Micheal arranges the letters in the word BANANA randomly. What is the probability that the As are all next to each other?

Question

Micheal arranges the letters in the word BANANA randomly. What is the probability that the As are all next to each other?

What I did : So since there are 6 letters there are 6! or 720 possibilities. However, the letters repeat (There are 2 Ns and 3 As), the actual # of possibilities would be 720/3!2!= 60

Then the number of possibilities would be 5!/2! because we combine the 3 As into one so there would be 5 "terms." Since the Ns repeat twice, we divide 5! by 2! to get 60 also.

See then we get the probability as 60/60, which can't be. What did I do wrong?

Answer 1

In the second case you have but $4$ characters, not $5$: $B, A^3, N_1, N_2$.

Answer 2

When you combine the 3 A's into 1, there are 4 resulting terms, not 5.

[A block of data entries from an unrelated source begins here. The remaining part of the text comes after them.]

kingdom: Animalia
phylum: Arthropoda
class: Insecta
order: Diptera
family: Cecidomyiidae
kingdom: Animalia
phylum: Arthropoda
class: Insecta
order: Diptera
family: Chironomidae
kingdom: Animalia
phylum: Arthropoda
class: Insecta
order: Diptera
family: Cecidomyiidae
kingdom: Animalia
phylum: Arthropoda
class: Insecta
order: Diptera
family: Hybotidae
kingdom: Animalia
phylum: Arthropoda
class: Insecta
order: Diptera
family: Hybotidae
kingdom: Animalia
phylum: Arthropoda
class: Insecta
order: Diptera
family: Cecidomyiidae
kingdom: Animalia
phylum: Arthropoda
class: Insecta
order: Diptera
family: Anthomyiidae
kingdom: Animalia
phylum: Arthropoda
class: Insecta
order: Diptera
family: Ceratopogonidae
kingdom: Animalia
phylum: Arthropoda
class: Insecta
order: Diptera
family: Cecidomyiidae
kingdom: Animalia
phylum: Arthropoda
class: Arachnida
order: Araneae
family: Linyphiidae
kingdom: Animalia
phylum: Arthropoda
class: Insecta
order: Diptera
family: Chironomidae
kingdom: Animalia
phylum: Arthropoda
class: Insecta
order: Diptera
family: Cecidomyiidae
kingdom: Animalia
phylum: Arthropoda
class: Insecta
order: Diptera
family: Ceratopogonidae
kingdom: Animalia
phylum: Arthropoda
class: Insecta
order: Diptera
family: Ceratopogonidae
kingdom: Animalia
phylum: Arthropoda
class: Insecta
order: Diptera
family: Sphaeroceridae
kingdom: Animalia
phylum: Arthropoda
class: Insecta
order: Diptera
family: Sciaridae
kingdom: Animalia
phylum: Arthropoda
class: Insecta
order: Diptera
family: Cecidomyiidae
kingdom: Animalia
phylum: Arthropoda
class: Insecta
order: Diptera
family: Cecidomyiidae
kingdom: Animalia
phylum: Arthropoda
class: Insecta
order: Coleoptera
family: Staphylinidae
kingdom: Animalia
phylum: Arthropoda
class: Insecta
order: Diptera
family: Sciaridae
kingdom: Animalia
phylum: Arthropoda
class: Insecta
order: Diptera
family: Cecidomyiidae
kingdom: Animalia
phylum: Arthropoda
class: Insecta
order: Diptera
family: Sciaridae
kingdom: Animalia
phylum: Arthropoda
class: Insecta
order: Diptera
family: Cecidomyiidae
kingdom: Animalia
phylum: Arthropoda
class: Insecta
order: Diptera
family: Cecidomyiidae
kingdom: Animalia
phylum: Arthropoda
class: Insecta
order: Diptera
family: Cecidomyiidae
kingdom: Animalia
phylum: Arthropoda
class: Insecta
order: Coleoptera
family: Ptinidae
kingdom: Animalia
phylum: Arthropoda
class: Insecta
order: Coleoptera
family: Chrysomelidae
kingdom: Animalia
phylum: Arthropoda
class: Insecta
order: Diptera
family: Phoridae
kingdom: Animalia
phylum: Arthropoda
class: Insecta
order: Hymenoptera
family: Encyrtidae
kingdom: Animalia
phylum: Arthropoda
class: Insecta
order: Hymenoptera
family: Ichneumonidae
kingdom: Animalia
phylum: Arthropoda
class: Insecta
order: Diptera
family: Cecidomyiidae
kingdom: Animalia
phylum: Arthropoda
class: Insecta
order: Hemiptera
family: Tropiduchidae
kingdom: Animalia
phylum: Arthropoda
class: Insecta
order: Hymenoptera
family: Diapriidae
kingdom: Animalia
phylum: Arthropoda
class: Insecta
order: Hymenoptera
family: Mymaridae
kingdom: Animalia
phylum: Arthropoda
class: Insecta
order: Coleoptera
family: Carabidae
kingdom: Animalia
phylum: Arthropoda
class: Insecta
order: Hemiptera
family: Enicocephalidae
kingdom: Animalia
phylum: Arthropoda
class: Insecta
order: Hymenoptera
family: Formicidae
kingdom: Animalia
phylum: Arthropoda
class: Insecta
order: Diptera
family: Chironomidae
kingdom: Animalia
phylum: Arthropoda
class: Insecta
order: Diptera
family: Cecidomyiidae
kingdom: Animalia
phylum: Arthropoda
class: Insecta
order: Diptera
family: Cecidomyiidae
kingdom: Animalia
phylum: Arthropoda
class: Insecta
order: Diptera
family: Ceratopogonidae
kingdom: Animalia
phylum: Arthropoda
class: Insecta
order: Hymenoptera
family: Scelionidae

Thus the number of possible permutations where the 3 A's are together is $4!/2 = 12$, and the probability is $12/60 = 1/5$

Answer 3

I agree the total number of rearrangements of the word BANANA is $$ 6 \cdot \binom{5}{2} = \frac{6 \cdot 5 \cdot 4}{2!} = 60. $$

The actual possibilities are picked by fixing one of 4 places for the leading one of the AAA and picking one of the remaining $3$ places for the B, so there are a total of $4 \cdot 3 = 12$ ways to do that.